Theater of the absurd

Arnold adds to the ‘Kabuki’ with his rhetorical lines

When isn’t a government fee really a tax? Apparently, when Arnold Schwarzenegger says it isn’t. On the very same day he channeled George H.W. Bush with a “read my lips—no new taxes” pledge for any budget passed by the California Legislature, the governator proposed a surcharge on home-insurance policies to fund firefighting.

“This is a homeowners’ fee increase that goes directly for protecting the homes,” Schwarzenegger explained. “We need to have more fire trucks to work with, and someone has to pay for that.”

Private dollars funding public services—isn’t that the definition of taxation? Let’s check the dictionary: Tax (n) 1 a : a charge usually of money imposed by authority on persons or property for public purposes.

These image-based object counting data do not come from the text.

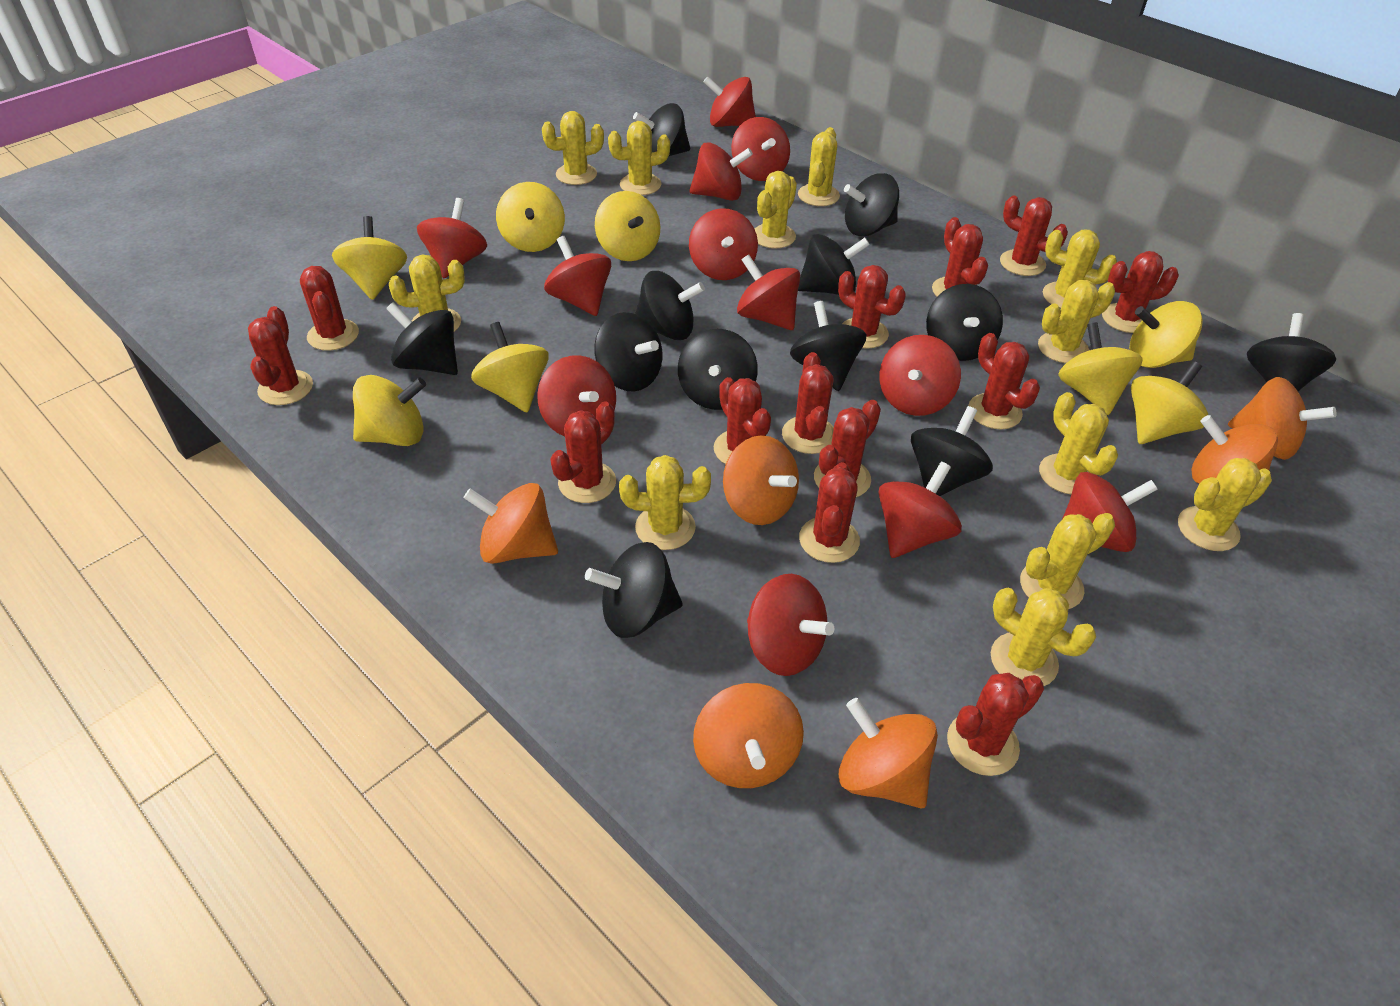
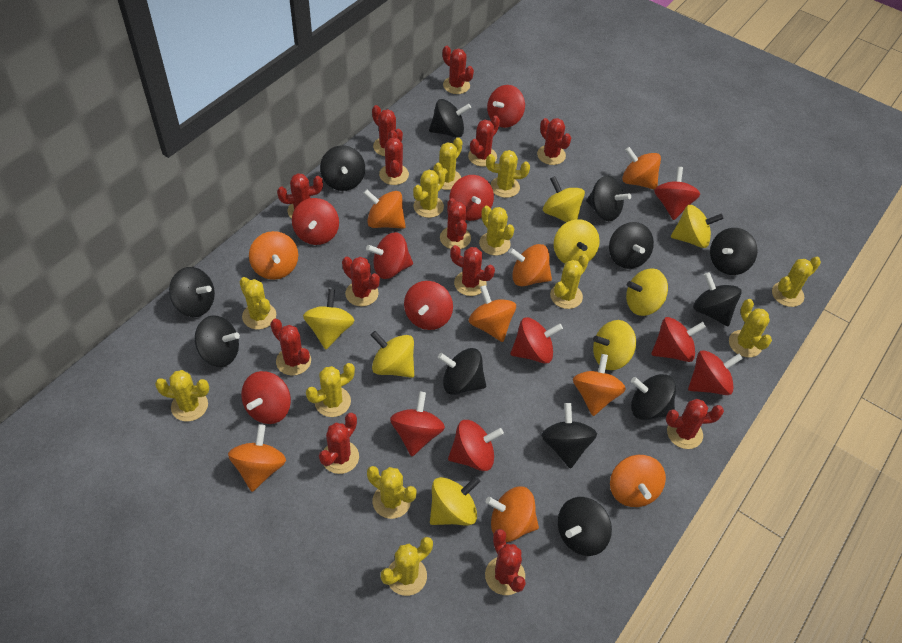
orange spinning top: 6 -> 9

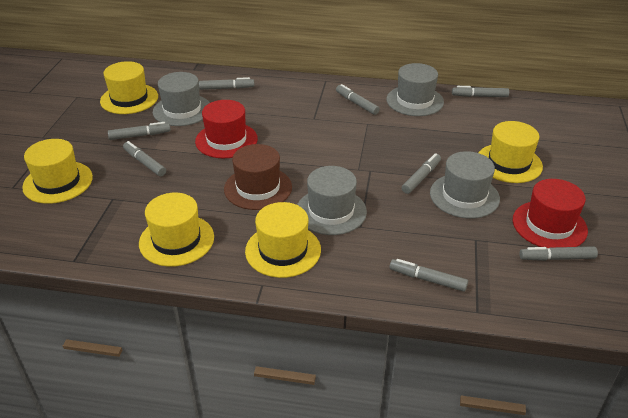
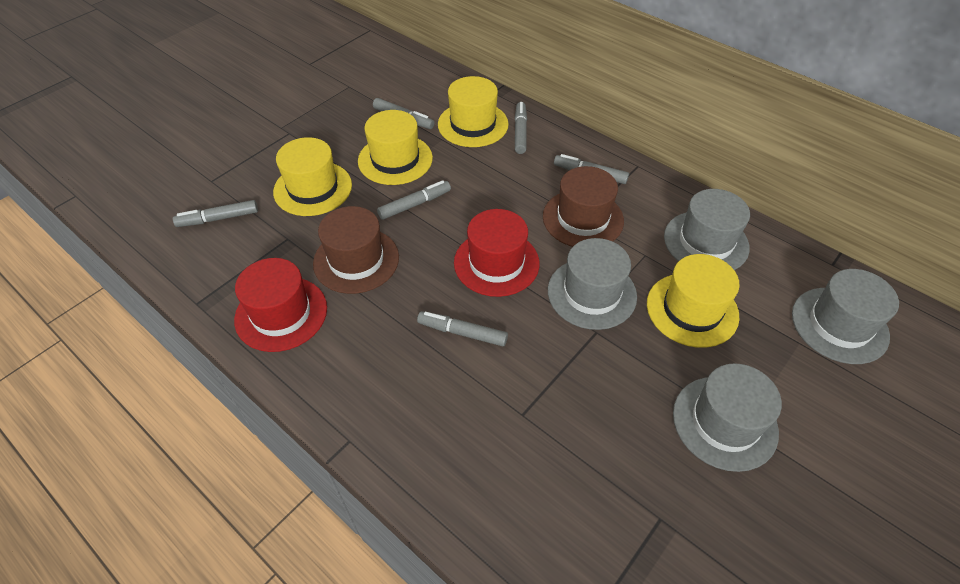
brown hat: 1 -> 2
grey marker: 8 -> 6
yellow hat: 5 -> 4

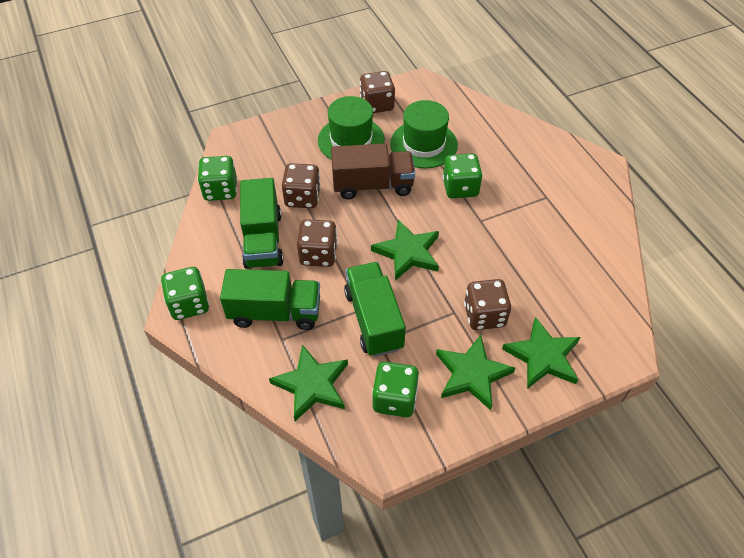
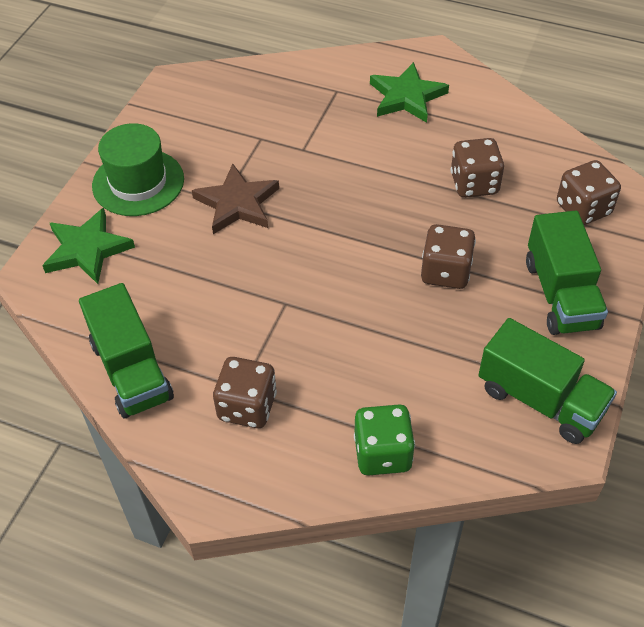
brown star: 0 -> 1
brown truck: 1 -> 0
green dice: 4 -> 1
green hat: 2 -> 1
green star: 4 -> 2

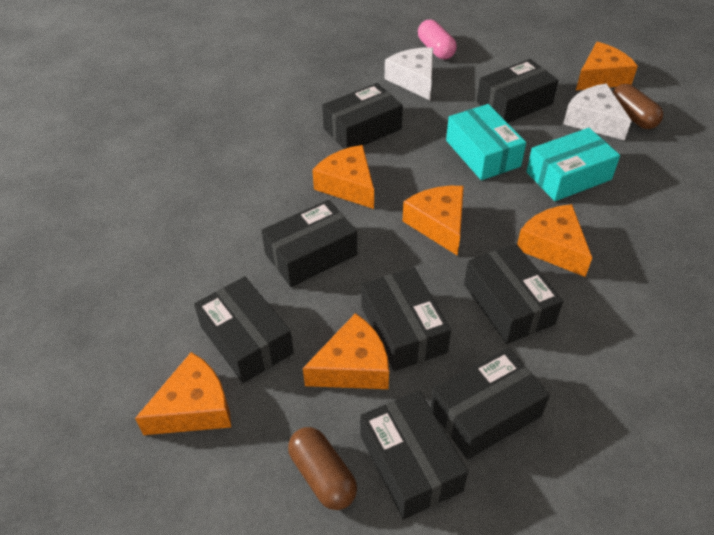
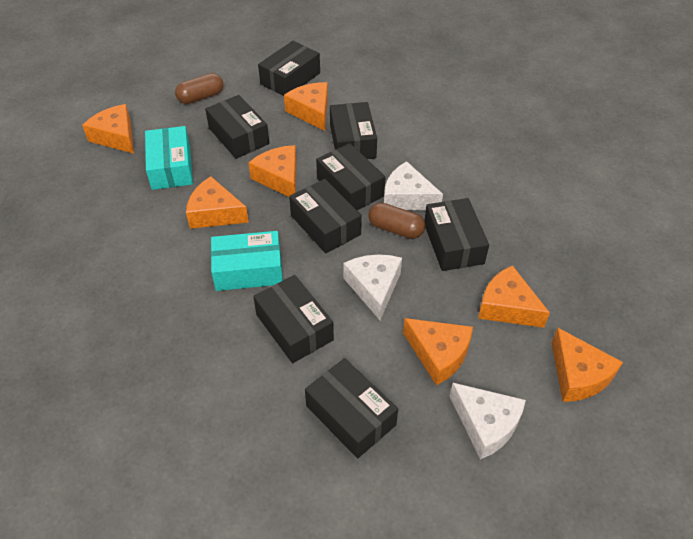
orange cheese: 6 -> 7
pink capsule: 1 -> 0
white cheese: 2 -> 3

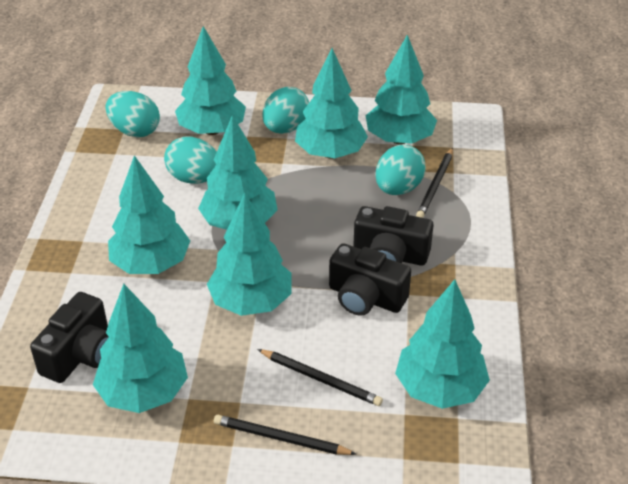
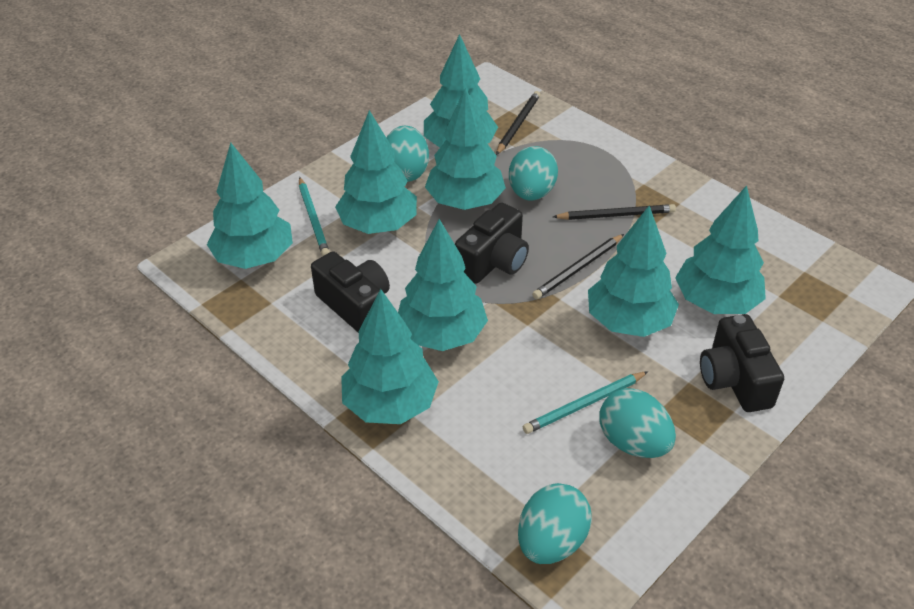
turquoise pencil: 0 -> 2

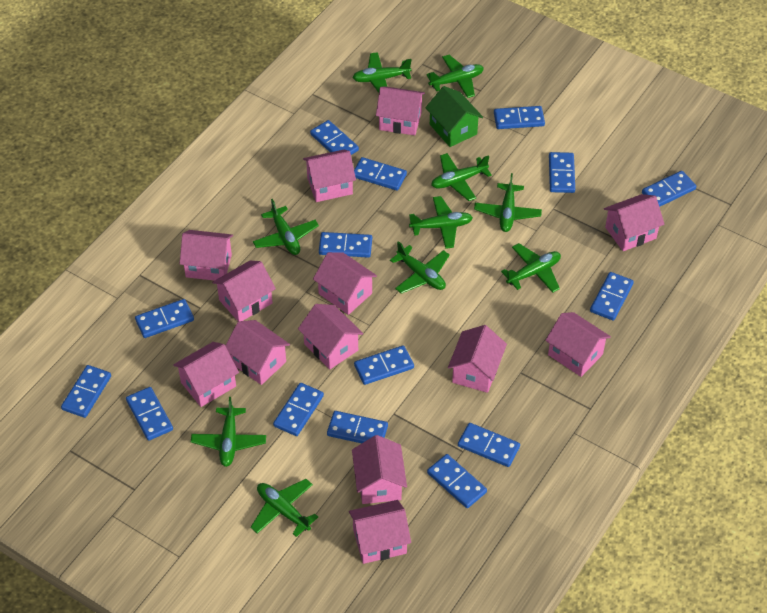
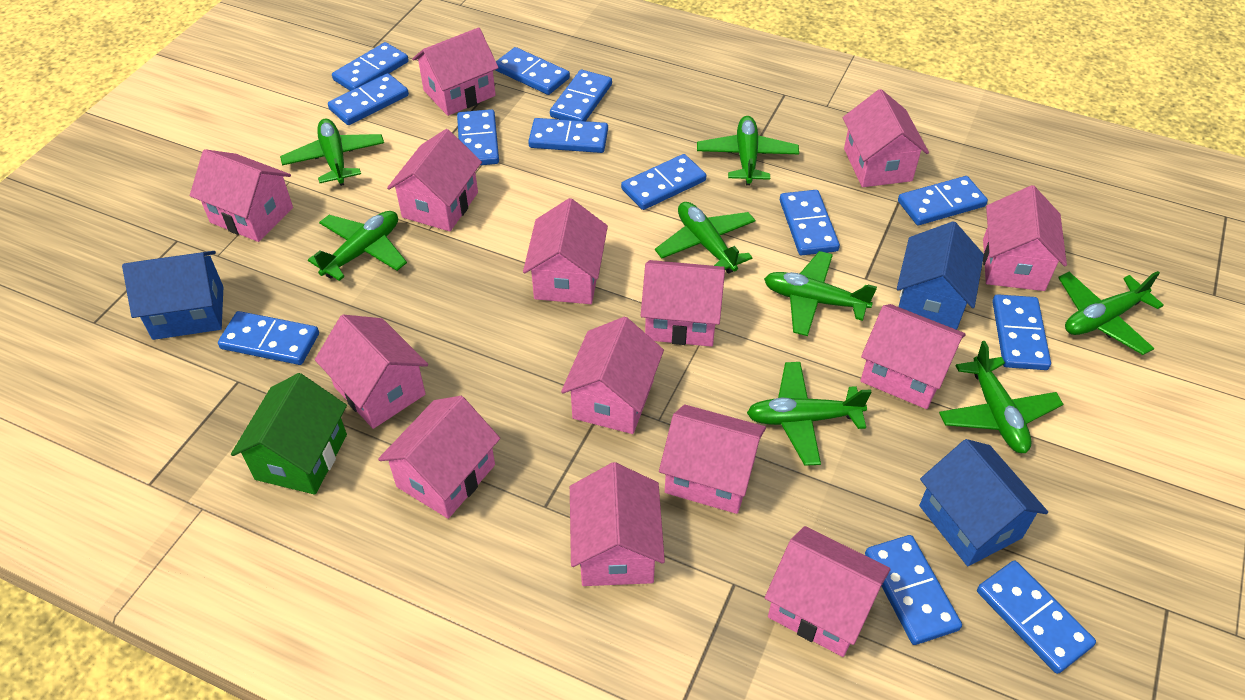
blue domino: 15 -> 13
blue house: 0 -> 3
green plane: 10 -> 8
pink house: 13 -> 14

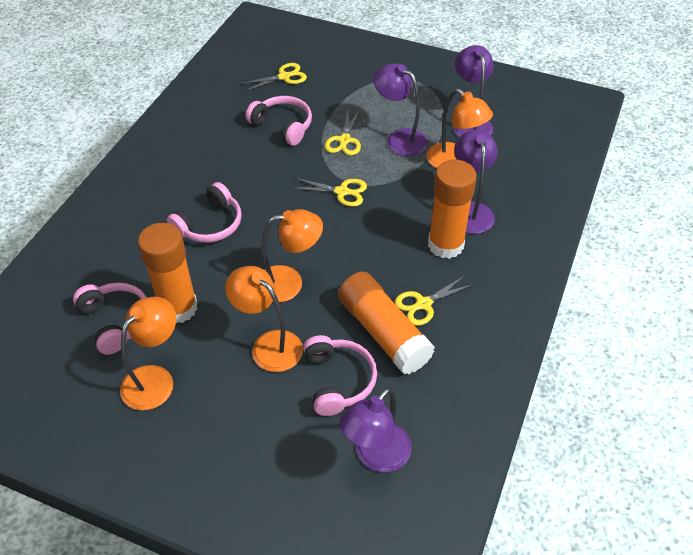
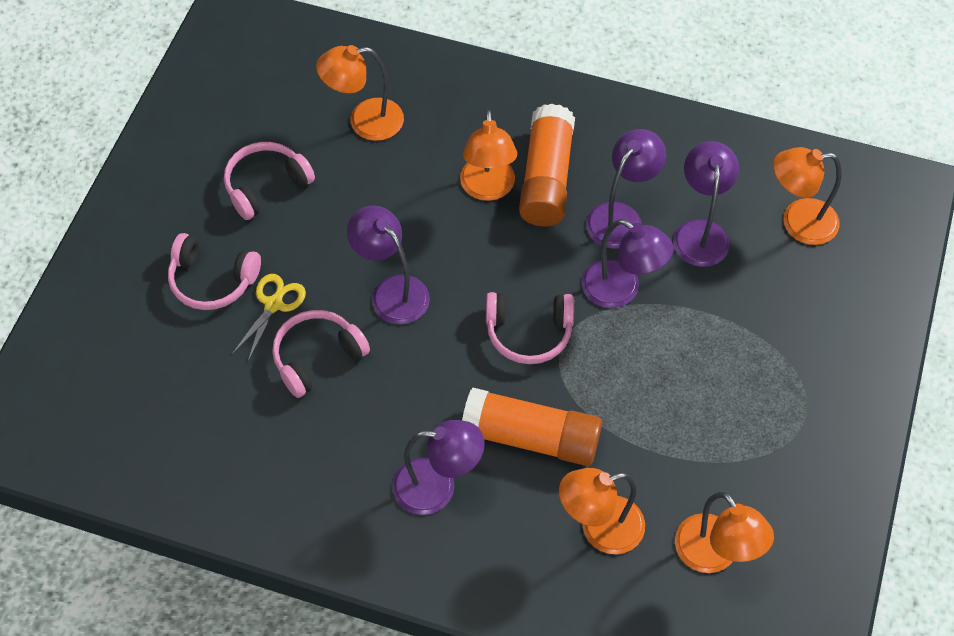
orange glue stick: 3 -> 2
orange lamp: 4 -> 5
purple lamp: 4 -> 5
yellow scissors: 4 -> 1

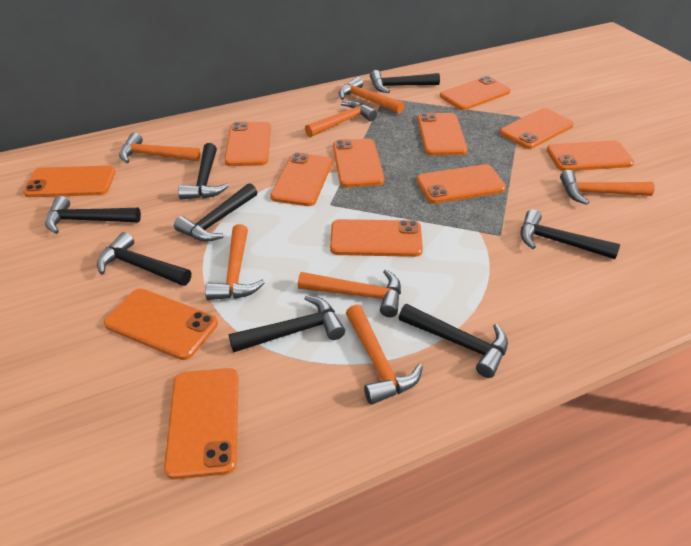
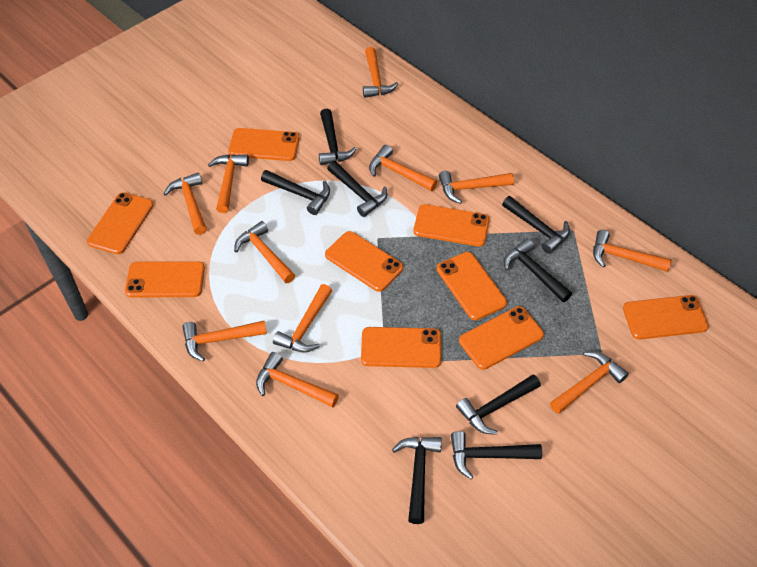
orange hammer: 7 -> 11
orange phone: 12 -> 9

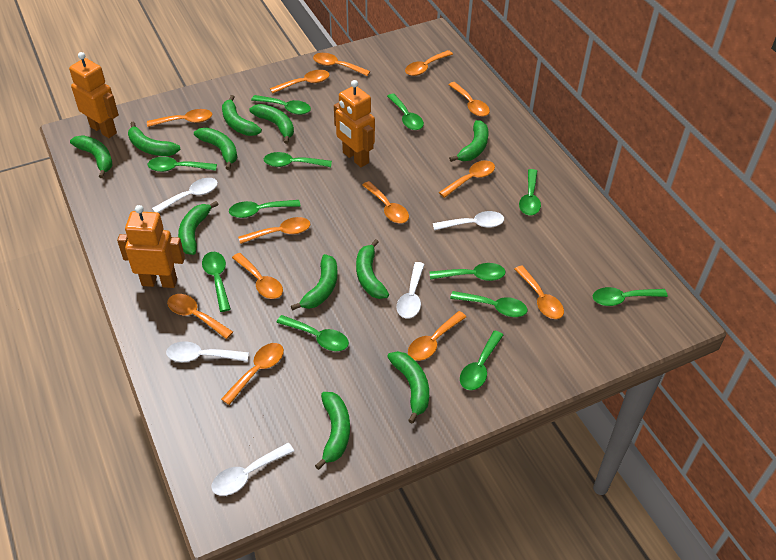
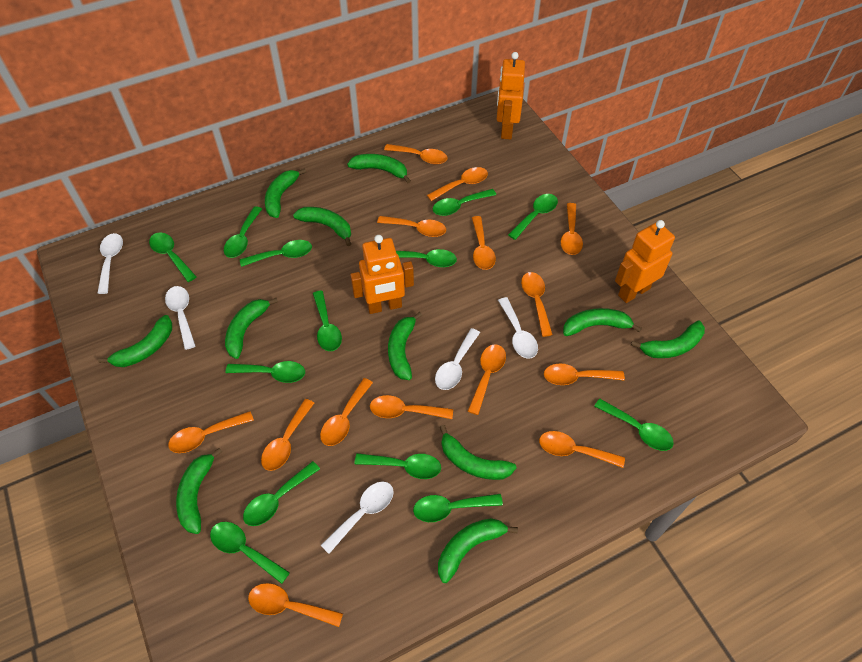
green spoon: 12 -> 13
orange spoon: 13 -> 14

“Fee” sure sounds like “tax” to us.

We don’t have a problem with the substance of his statement. The CN&R has, for months, editorialized against what this week’s guest commentators call a “cuts-only budget.” We’re as willing as most Californians to pay for vital services. Only rabble-rousers equate the rejection of Propositions 1A-1E to a rejection of any new taxation of any kind, on any individual or corporation.

In other words, the sort of rhetoric Schwarzenegger spouts and then contradicts. That’s the problem we have with his remarks.

State officials are in an untenable situation, partly of their making (stubborn partisanship) and partly of ours (ballot-box budgeting). Doublespeak won’t get California out of this mess. If the governor truly believes that taking strident stances is “part of the Kabuki,” he needs to assess his role in this theater of the absurd.